Superfund Research Program
Characterizing Urban- and Finer-Scale Spatial Variability for Select VOC Superfund Compounds
Project Leader: Jay Robert Turner (Washington University in St. Louis)
Co-Investigators: Steven Conrad Hankey (Virginia Tech), Russell A. Barnett, Brent James Williams (Washington University in St. Louis)
Grant Number: P42ES023716
Funding Period: 2017-2022
- Project Summary
Project Summary (2017-2022)
Hazardous volatile organic compounds (VOC) have adverse impacts on human health. These compounds likely exhibit high spatial variability in urban areas because of the numerous emission sources (e.g. industrial, commercial, residential, traffic) and complex dispersion patterns. Thus, tools are needed to characterize the small-area variation of intra-urban VOC concentrations. Land use regression (LUR) modeling is a powerful tool for assessing spatial variability. It relies upon ambient measurements at a large number of sites and has been extensively used for pollutants such as nitrogen dioxide and particulate matter.
However, relatively few studies have built LUR models for VOCs and in most cases the focus was traffic related emissions of benzene and other compounds emitted by vehicles. Mobile platform measurements have been used to collect air quality data for LUR model-building, but mobile monitoring of VOCs has not been used in LUR modeling because of measurement challenges.
This research team within the University of Louisville Superfund Research Program (UL SRP) Center is developing a portable VOC monitor suitable for mobile platform measurements. They are also conducting field studies at urban- and neighborhood scales. They are using the VOC data to construct a land use regression model to quantify the small-area variation of intra-urban ambient VOC concentrations. A large number of predictor variables are being examined including but not limited to industrial sources, traffic, and housing density as a proxy for residential emissions.

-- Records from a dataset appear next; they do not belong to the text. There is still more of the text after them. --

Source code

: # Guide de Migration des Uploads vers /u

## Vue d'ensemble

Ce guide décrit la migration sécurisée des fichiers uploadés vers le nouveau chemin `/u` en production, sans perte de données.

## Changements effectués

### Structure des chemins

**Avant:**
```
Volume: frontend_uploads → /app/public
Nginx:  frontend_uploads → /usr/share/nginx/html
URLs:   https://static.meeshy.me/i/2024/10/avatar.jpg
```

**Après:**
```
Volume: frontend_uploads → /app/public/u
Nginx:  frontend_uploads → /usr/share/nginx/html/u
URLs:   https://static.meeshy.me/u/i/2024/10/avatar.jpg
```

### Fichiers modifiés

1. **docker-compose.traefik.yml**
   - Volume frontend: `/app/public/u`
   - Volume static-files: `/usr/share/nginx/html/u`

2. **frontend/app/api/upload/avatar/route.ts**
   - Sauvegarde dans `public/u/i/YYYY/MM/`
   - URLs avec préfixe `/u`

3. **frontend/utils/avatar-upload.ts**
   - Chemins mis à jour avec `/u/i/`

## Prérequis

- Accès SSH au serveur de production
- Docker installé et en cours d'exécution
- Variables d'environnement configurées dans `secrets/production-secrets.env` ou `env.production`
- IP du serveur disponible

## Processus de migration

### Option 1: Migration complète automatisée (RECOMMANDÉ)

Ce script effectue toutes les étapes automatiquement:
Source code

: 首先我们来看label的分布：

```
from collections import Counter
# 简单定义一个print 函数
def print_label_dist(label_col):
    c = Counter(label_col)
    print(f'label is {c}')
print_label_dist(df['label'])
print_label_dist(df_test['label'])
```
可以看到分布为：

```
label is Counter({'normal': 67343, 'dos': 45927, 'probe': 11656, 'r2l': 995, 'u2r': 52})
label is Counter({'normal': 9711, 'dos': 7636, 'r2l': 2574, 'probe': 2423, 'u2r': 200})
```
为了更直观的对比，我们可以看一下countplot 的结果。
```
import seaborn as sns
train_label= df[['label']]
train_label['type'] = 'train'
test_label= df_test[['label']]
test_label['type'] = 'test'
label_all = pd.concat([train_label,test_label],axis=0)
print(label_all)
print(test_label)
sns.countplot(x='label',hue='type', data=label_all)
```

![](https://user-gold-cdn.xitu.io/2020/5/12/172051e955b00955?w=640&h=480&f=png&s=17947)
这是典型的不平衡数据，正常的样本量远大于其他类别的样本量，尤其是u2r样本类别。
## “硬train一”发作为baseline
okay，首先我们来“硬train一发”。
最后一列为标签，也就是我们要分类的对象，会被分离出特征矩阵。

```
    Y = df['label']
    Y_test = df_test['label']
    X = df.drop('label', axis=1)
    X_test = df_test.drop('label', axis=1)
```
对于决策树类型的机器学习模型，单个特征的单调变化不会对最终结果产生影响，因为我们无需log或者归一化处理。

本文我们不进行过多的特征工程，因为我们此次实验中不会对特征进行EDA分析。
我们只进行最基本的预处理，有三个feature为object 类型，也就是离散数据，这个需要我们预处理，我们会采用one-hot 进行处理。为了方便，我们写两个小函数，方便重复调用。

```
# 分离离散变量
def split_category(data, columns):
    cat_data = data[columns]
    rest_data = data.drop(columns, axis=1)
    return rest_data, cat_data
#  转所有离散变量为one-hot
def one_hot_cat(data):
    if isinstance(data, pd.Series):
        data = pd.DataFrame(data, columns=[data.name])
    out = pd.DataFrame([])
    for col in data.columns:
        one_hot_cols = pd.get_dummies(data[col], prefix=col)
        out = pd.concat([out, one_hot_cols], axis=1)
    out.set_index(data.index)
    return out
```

The researchers are also using LUR results to predict residential level outdoor VOC exposures for participants in the Louisville Healthy Heart Study. These estimates will be used to assess the determinants for cardiometabolic disease progression in the study population.
This project is closely coupled to the Center's primary objective to examine cardiometabolic effects of exposure to VOC Superfund chemicals. It also has broader impacts on air quality monitoring and exposure assessment.